“La scuola ci lascia in mutande”. Non è solo uno slogan quello degli studenti veneti. Venerdì i turisti che attraverseranno le calli di Venezia si troveranno davanti non solo alla Basilica di San Marco ma anche alla scena di ragazzi e ragazze che si spoglieranno per lanciare una provocazione contro l’esperienza di alternanza scuola-lavoro. La manifestazione promossa dalla Rete degli Studenti Medi partirà alle nove da piazzale Roma e percorrerà tutte le strade fino a campo San Bartolomeo: all’altezza di campo Sant’Apostoli è previsto lo spogliarello degli studenti che nonostante la stagione resteranno in biancheria intima rossa.

“Dicono che la scuola è in rosso e noi ora ve lo mostriamo – spiega Stefano Pravato, coordinatore della Rete degli Studenti Medi Venezia-Mestre – con questa iniziativa spiritosa nata per richiamare l’attenzione delle istituzioni. Nessuno ci ascolta. Non ci resta che provare questa”. A restare in slip saranno alcune decide di giovani in testa al corteo pronti a mettersi a nudo per far sentire la voce di chi non ne vuole più sapere di un’alternanza scuola-lavoro fatta in questo modo. “Da tre anni non c’è una sola regola che ci tuteli. In questo autunno abbiamo girato l’Italia organizzando assemblee per discutere che tipo di statuto presentare ai dirigenti scolastici e alle istituzioni.
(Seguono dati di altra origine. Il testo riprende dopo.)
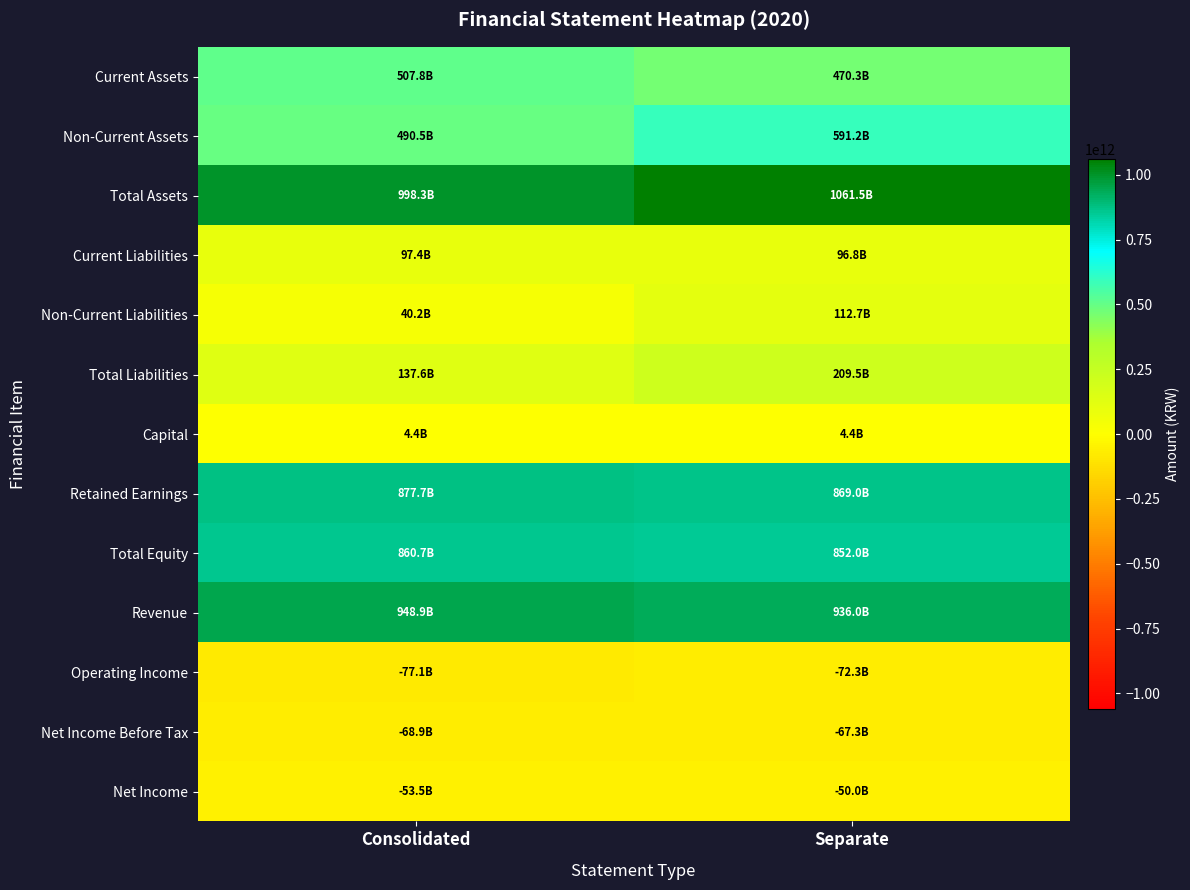

At how many categories does at least one series exceed 798443945837?

2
Porteremo una nostra proposta al ministero dell’Istruzione”.

Gli studenti veneti chiedono che lo statuto da far approvare ad ogni scuola dia la possibilità a tutti gli allievi di essere a conoscenza in modo preciso degli obiettivi didattici del percorso e di personalizzare l’esperienza di alternanza sia in base all’indirizzo scelto ma anche in funzione delle competenze che si vogliono apprendere. “Chiediamo – spiega Pravato – che l’orario di svolgimento del lavoro non superi quanto concordato tra istituto e azienda e che le ore di alternanza siano svolte in orario extra-curricolare, non in estate e non durante i fine settimana”.
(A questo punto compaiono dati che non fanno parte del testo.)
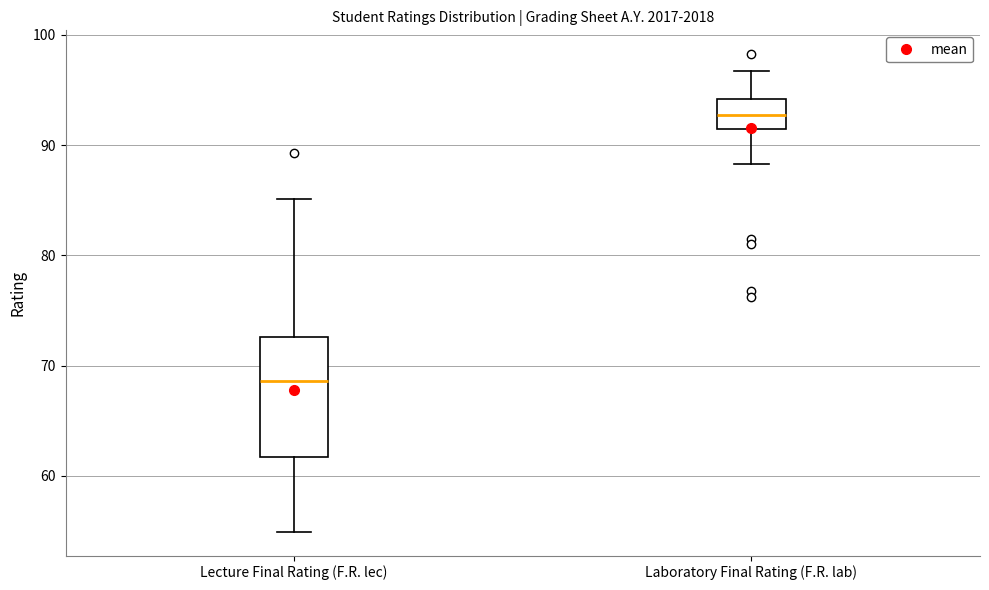

Reading left to right, transcribe this box plot: for each box, give where its median line is, the range the box spans, and where its two whiskers end, as read against the y-axis. The values are not printed on the chart, so give them approximately, as read against the axis.

Lecture Final Rating (F.R. lec): median 69, box 62 to 73, whiskers 55 to 85
Laboratory Final Rating (F.R. lab): median 93, box 92 to 94, whiskers 88 to 97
È la stesse Rete degli Studenti Medi del Veneto a segnale come già accaduto in altre parti d’Italia alcune situazioni anomale: al liceo classico “Franchetti” di Mestre una ragazza sarebbe stata mandata in una pasticceria che pochi mesi dopo ha chiuso perché non rispettava le norme igienico sanitarie così come un’altra avrebbe svolto venti ore di formazione alla sicurezza sul lavoro che erano previste all’interno di un progetto all’interno di una scuola dell’infanzia ma non sono mai state conteggiate, come invece era stato concordato. Ma non solo questo. A Castelfranco Veneto, un ragazzo in un istituto agrario sarebbe stato costretto – nonostante il suo programma di alternanza non lo prevedesse – a spalare letame in una stalla.
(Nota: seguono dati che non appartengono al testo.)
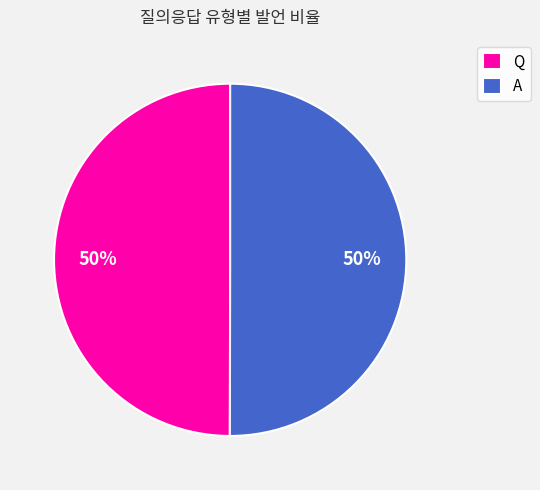

What percentage is the Q slice, to the nearest percent?

50%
Casi come questi sono già stati portati alla luce anche nei mesi scorsi dal ilfattoquotidiano.it. A Parma, l’Uds ha scritto una vertenza all’ufficio scolastico regionale per il caso di un ragazzo di un istituto tecnico economico: “Il progetto di tirocinio doveva essere sul software aziendale del centro sportivo “Ercole Negri” ma è stato mandato ad aprire e chiudere ombrelloni”, spiega la coordinatrice nazionale Francesca Picci. A Taranto i ragazzi dell’artistico “Calò” nei mesi scorsi sono finiti a scartavetrare barche alla Lega navale. Ad oggi si contano 1,5 milioni di ragazzi delle superiori più o meno equamente ripartiti tra le classi terze, quarte e quinte dell’ultimo triennio di tutti i percorsi di studi in alternanza scuola-lavoro. Tra questi tante segnalazioni che arrivano dalle associazioni degli studenti a testimonianza di ciò che non funziona in questa esperienza resa obbligatoria dalla Legge 107.